Feb 01, 2005 22:45
Alrighty. So it's a Tuesday night and I'm pretty shitfaced. Life's been pretty crazy the last week. Atleast I've learned to laugh at myself, then drink away my sorrows. I just wanna go ape shit and fuck somebody up, but I'll settle for mindless ramble in the good ole LJ.
Saturday night I watched Napolean Dynamite at B's house with Kyle and Matt and Salamander and Thelen. Good time. Thought the movei was much funnier than the 1st time I'd wathced it. SO i decided to watch it again Sunday night sober by myself wihen I was too lazy to go to the Bloackbuster. Movei fucking sucked ass. Make a long story short I fell asleep. Woke up and took a piss. But somewhere in that process I fell asleep again. Dunno if I flushed or even put my piece awayl. But anywhow, I woke up on the floor of the bathroom next to fucking toilet. Mind you I was sober.

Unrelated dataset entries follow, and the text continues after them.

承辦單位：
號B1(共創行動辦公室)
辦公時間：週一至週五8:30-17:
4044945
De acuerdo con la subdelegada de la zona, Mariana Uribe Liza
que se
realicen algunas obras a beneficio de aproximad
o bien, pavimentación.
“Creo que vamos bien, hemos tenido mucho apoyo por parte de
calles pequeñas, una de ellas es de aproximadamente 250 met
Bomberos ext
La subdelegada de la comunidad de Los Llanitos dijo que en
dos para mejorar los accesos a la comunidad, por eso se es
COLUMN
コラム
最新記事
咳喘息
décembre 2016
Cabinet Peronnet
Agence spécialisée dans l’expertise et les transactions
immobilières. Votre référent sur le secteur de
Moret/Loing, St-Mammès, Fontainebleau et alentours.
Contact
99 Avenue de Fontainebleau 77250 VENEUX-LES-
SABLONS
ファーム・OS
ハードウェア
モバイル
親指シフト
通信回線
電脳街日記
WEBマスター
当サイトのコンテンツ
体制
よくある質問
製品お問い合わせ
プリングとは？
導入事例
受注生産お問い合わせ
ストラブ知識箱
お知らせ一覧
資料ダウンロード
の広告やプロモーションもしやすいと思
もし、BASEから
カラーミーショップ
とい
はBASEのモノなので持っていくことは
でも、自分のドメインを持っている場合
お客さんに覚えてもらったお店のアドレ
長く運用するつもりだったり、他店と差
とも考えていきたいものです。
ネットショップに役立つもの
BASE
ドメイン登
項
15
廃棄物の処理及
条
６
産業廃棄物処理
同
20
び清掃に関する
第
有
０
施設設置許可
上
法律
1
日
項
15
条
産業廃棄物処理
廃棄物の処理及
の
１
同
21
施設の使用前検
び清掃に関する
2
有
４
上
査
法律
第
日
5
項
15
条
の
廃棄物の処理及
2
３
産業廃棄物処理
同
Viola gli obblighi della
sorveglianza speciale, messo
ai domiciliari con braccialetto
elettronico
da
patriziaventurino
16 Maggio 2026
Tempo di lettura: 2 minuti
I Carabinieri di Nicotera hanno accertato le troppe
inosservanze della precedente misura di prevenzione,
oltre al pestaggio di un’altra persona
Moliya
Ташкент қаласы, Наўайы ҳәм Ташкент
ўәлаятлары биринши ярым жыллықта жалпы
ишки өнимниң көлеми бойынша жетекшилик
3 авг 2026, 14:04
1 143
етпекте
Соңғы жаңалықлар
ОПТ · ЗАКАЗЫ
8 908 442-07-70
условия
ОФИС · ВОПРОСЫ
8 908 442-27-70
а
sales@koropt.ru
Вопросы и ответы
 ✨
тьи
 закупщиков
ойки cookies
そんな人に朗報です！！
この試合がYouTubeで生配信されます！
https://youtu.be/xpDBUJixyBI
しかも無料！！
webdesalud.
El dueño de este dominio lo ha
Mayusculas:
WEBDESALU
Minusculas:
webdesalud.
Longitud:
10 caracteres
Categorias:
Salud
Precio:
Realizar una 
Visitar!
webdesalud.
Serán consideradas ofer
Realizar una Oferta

So I got up and said to myslelf "WTF?" and went to bed. The next mornign there was water all over the goddamn floor when I walked in. I stepped in it and decided to sniff it to make sure I dindn't just piss all over the floor the night before. It was w3ater. Thank god I didn't crack my head and drown in a bowl of my own piss and blood. That would have been a fitting end to my life wouldn't it? Soaked it up with towels and went to work. "worst day of my life...what the heck do you think?" Came home and there was another big puddle. Told the landlady and she said someone would take care of it. As I was fallign asleep the next night I heard drips. Upon further investigation I foudn the back of the toilet tank to be cracked. Apparetnly I fucked the toilet up when I fell to the floor for my quick nap. Now I'm paying $2.50 a load of laundry for towles to throw on the floor to clean up shitter water. Still leaking and I'm still pissed. My towels are saying "wanna get high?" I can tell it's just gonna be one of those weeks. Atleast I got a few bottles to get me through. I was talking to JodayKay tonight and she brought it to myu attentino that I'm one of those "glass is half empty" kinda guys. I don't know what's good until it's gone. And my bottle of SoCo is almost gone. There's a new away message!